See the code on GitHub
The notebook clouds_conv.ipynb is an attempt to learn a convolution that relates successive frames of cloud footage in clouds.mp4. The idea is to capture the physical patterns of cloud footage, and use them to generate new frames.
Basically this is generic video modelling, and it can be used in compression and to upsample the frame rate.
Initially I tried convolving per colour channel, it didn't work well but the result is interesting. The generated frames quickly descended into vivid colours. This is because each colour channel evolves independently. You can have a think about why this causes the vivid chaos.
https://github.com/falcon75/convolutional-clouds/assets/39418626/e99fd995-e106-481b-95e1-291faed5e518
In a standard convolution, each output is a summation of convolutions of each input channel, so they're coupled and the model uses colour much more sensibly.
https://github.com/falcon75/convolutional-clouds/assets/39418626/88b86608-50da-41f1-a2a6-8741103ae08d
Not a terrible result! Some of the weaknesses here are that edges aren't consistent, see the tree line, and perspective seems to disappear when the model takes over, it starts looking very flat.

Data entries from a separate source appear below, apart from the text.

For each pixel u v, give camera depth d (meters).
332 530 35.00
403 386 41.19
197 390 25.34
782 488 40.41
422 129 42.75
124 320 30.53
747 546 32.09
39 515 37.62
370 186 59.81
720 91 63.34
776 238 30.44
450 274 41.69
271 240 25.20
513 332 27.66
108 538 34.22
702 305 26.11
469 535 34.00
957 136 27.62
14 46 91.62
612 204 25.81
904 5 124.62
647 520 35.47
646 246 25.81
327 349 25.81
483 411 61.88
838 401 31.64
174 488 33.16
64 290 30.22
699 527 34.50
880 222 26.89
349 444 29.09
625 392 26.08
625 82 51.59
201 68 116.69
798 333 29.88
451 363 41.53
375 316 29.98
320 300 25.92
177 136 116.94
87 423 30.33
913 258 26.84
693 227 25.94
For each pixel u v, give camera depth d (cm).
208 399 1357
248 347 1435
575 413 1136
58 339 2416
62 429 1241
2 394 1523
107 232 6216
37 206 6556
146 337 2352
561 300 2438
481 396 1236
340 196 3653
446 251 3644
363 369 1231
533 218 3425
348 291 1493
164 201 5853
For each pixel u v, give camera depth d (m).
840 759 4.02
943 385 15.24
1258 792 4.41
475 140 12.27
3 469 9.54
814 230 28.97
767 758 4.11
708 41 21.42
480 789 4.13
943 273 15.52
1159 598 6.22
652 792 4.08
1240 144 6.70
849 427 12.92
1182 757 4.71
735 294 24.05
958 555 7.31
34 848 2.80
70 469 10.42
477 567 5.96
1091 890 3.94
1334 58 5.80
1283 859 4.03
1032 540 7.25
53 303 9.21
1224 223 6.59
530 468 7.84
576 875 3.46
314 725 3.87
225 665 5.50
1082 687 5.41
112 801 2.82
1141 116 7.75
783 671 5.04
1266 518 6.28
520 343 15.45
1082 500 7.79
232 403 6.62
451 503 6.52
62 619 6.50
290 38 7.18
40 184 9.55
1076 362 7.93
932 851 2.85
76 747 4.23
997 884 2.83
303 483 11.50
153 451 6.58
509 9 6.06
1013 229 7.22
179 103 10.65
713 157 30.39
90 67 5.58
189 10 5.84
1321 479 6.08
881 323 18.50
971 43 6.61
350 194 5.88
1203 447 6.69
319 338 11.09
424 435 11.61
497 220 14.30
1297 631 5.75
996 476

Both of these make sense with the convolutional model, its difficult to imagine how it could capture these patterns.
This model creates a kind of image pyramid, downsampling the frame then subtracting from the original, applying a 5x5 convolutions to each level, then combining the levels. This should enable the model to learn larger scale patterns, essentially a bigger receptive field but with less parameters and less computation. This is for 2 levels, no special revelations here:
https://github.com/falcon75/convolutional-clouds/assets/39418626/9cbb2bb7-23cb-46e7-837c-0e09dff59dce
Downsample frame rate, then fill in the gaps witht his model and compare to dumber interpolation alternatives.